# Navra fund and future distributions when unit price continues to rise

Discussion in 'Managed Funds & Index Funds' started by perky, 15th Sep, 2005.

1. ### perkyWell-Known Member

Joined:
15th Aug, 2005
Posts:
300
Location:
Sydney
Hi Guys,
This is a question that I have come back to time and again - mainly because I cannot get the grasp of it
It is in regard to distributions - and how they will work out in the future while the unit price has capital growth.
Here is an example:
The last distribution was 3.5585 or 3.88% . I think at the time the unit price was 1.09 or close to that.
At the moment, the wholesale unit unit price is 1.1594.

So lets say this:
Lets assume this quarter stays as is, and we get a record distribution as Steve advised in a different post .
Lets say possible distribution of 5 cents per share - which would equate to 5.79% distribution.
Assuming this was 30th September today (a little ahead of myself here)

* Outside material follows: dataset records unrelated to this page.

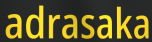
adrasaka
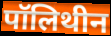
पॉलिथीन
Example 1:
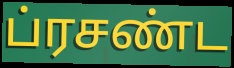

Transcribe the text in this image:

ப்ரசண்ட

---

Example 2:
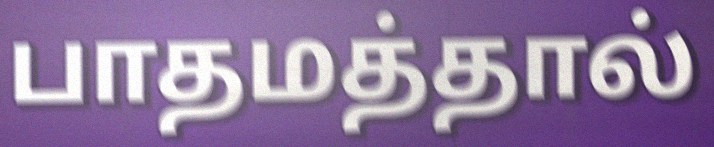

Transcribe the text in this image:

பாதமத்தால்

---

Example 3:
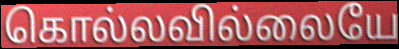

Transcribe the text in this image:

கொல்லவில்லையே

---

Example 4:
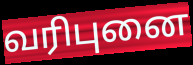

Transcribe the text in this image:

வரிபுனை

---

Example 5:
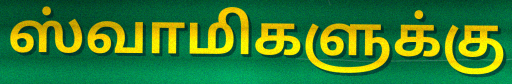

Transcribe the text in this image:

ஸ்வாமிகளுக்கு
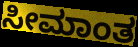
ಸೀಮಾಂತ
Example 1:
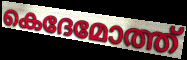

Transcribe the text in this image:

കെദേമോത്ത്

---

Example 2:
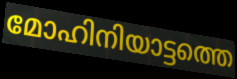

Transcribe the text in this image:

മോഹിനിയാട്ടത്തെ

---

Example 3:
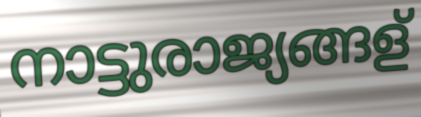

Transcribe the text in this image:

നാട്ടുരാജ്യങ്ങള്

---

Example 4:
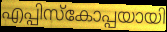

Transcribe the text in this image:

എപ്പിസ്കോപ്പയായി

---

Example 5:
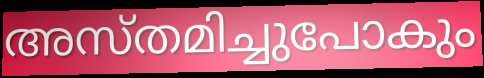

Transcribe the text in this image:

അസ്തമിച്ചുപോകും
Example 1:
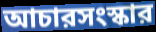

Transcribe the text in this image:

আচারসংস্কার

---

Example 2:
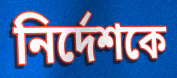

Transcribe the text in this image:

নির্দেশকে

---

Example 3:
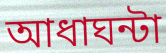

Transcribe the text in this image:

আধাঘন্টা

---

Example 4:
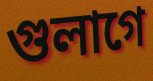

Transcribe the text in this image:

গুলাগে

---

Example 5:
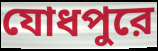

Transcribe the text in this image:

যোধপুরে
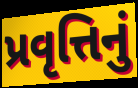
પ્રવૃત્તિનું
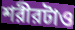
শরীরটাও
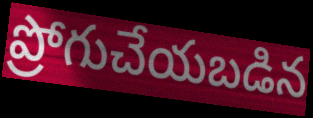
ప్రోగుచేయబడిన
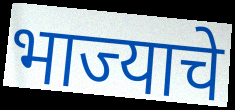
भाज्याचे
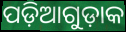
ପଡ଼ିଆଗୁଡ଼ାକ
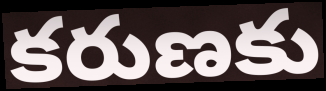
కరుణకు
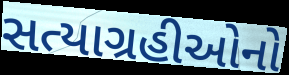
સત્યાગ્રહીઓનો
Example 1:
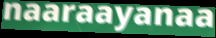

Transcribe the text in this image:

naaraayanaa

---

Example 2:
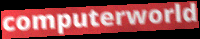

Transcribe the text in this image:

computerworld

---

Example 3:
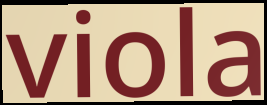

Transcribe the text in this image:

viola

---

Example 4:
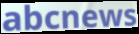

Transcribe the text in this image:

abcnews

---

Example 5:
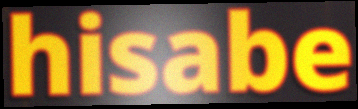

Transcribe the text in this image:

hisabe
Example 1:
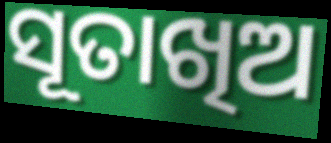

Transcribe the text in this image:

ସୂତାଖିଅ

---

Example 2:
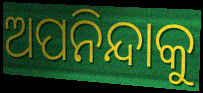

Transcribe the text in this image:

ଅପନିନ୍ଦାକୁ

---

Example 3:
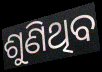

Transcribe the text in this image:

ଶୁଣିଥିବ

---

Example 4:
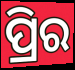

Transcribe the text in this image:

ପ୍ରିର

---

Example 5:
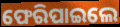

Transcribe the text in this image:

ଫେରିପାଇଲେ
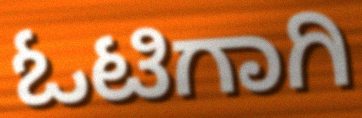
ಓಟಿಗಾಗಿ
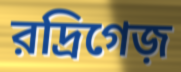
রদ্রিগেজ়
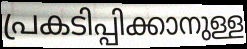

1/ Will that 5.79% eat into where Navra Wholesale is at the moment - i.e currently 7.4% - leaving 7.4 minus 5.79 equals 1.61% capital growth left behind?
2/If that is the case, how will future distributions work - lets say in 5 years time when the unit price is maybe 1.30 ? Does that mean for a 5 cent distribution we will need a corresponding 6.5% distribution ? That would appear a difficult task.

Am I missing something here ?

2. ### perkyWell-Known Member

Joined:
15th Aug, 2005
Posts:
300
Location:
Sydney
*Bump*
Any takers.
I think my calculations to do with the unit price/distribution may be wrong - I know this is how it is calculated :
"Net income is distributed quarterly based on the number of units the investor holds in proportion to the number of units held by all unit holders, at the distribution date. Distributions are not pro-rated for investors who were not unit holders for the whole quarter."
So last quarter we had 3.5585 cents per unit 3.88% distribution - I think the unit price was 1.09 at the time.
Can someone please give me a working example of the above quote?

3. ### Simon HampelCo-founderStaff Member

Joined:
9th Jun, 2005
Posts:
4,774
Location:
Sydney, Australia
Actually perky - the missing part of the equation in your initial analysis is the fact that the unit price goes up as a result of the value of the fund increasing.

unit price = fund value / number of units

distribution = (profit / number of units) * 100 ... this gives you your cents per share figure

distribution % = profit / fund value

... you'll find that the distribution amount (cents per unit) is directly proportional to the percentage distribution ... so a 5c per unit distribution will always require the same percentage of profit (whatever that may be). What has to change is the actual amount of the profit as the value of the fund increases.

For example, with a \$10m fund with 850K units issued, showing a \$400K profit, the distribution is 4%, or 4.71c per unit.

... and with a \$100m fund that has 8.5m units issued, showing a \$4m profit, the distribution is ........ 4% or 4.71c per unit !!!! See ? exactly the same.

The trick is that the profit has to increase linearly with fund size ... 10 times the fund size, you need 10 times the profit to provide the same return per unit.